**Work item:**
Transcribe every line of text in each item of the material below, keeping the original wording and line order.

**Given records:**
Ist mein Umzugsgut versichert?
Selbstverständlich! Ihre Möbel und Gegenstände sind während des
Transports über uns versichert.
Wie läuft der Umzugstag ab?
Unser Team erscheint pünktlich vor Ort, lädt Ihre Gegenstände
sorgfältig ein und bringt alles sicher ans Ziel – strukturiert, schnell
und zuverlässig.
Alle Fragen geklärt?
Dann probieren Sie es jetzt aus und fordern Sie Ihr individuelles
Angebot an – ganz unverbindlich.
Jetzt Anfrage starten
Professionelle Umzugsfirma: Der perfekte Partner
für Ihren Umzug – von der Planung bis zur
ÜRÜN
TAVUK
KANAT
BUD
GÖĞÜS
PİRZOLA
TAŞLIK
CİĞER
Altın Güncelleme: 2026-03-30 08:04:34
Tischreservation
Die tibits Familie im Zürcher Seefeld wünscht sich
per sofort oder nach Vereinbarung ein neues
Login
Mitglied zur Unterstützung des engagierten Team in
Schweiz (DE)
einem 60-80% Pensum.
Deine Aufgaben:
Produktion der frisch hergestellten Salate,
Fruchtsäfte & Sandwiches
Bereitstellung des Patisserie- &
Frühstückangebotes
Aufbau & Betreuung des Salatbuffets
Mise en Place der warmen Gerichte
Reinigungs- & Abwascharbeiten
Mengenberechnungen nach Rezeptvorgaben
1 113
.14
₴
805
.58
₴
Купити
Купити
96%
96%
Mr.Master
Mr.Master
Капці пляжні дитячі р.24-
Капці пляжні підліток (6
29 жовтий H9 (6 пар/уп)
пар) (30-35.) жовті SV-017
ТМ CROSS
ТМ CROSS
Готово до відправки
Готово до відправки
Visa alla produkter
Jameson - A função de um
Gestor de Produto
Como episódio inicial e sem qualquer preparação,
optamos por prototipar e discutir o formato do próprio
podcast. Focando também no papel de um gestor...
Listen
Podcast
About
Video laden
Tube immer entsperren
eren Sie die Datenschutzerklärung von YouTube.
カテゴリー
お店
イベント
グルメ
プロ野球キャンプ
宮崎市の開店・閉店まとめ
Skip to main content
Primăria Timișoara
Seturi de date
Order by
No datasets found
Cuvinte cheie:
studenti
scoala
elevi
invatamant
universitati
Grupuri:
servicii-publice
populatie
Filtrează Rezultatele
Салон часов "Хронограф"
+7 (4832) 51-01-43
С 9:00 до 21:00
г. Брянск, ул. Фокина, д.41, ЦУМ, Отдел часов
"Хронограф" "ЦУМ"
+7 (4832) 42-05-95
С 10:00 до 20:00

**Result:**
Ist mein Umzugsgut versichert?
Selbstverständlich! Ihre Möbel und Gegenstände sind während des
Transports über uns versichert.
Wie läuft der Umzugstag ab?
Unser Team erscheint pünktlich vor Ort, lädt Ihre Gegenstände
sorgfältig ein und bringt alles sicher ans Ziel – strukturiert, schnell
und zuverlässig.
Alle Fragen geklärt?
Dann probieren Sie es jetzt aus und fordern Sie Ihr individuelles
Angebot an – ganz unverbindlich.
Jetzt Anfrage starten
Professionelle Umzugsfirma: Der perfekte Partner
für Ihren Umzug – von der Planung bis zur
ÜRÜN
TAVUK
KANAT
BUD
GÖĞÜS
PİRZOLA
TAŞLIK
CİĞER
Altın Güncelleme: 2026-03-30 08:04:34
Tischreservation
Die tibits Familie im Zürcher Seefeld wünscht sich
per sofort oder nach Vereinbarung ein neues
Login
Mitglied zur Unterstützung des engagierten Team in
Schweiz (DE)
einem 60-80% Pensum.
Deine Aufgaben:
Produktion der frisch hergestellten Salate,
Fruchtsäfte & Sandwiches
Bereitstellung des Patisserie- &
Frühstückangebotes
Aufbau & Betreuung des Salatbuffets
Mise en Place der warmen Gerichte
Reinigungs- & Abwascharbeiten
Mengenberechnungen nach Rezeptvorgaben
1 113
.14
₴
805
.58
₴
Купити
Купити
96%
96%
Mr.Master
Mr.Master
Капці пляжні дитячі р.24-
Капці пляжні підліток (6
29 жовтий H9 (6 пар/уп)
пар) (30-35.) жовті SV-017
ТМ CROSS
ТМ CROSS
Готово до відправки
Готово до відправки
Visa alla produkter
Jameson - A função de um
Gestor de Produto
Como episódio inicial e sem qualquer preparação,
optamos por prototipar e discutir o formato do próprio
podcast. Focando também no papel de um gestor...
Listen
Podcast
About
Video laden
Tube immer entsperren
eren Sie die Datenschutzerklärung von YouTube.
カテゴリー
お店
イベント
グルメ
プロ野球キャンプ
宮崎市の開店・閉店まとめ
Skip to main content
Primăria Timișoara
Seturi de date
Order by
No datasets found
Cuvinte cheie:
studenti
scoala
elevi
invatamant
universitati
Grupuri:
servicii-publice
populatie
Filtrează Rezultatele
Салон часов "Хронограф"
+7 (4832) 51-01-43
С 9:00 до 21:00
г. Брянск, ул. Фокина, д.41, ЦУМ, Отдел часов
"Хронограф" "ЦУМ"
+7 (4832) 42-05-95
С 10:00 до 20:00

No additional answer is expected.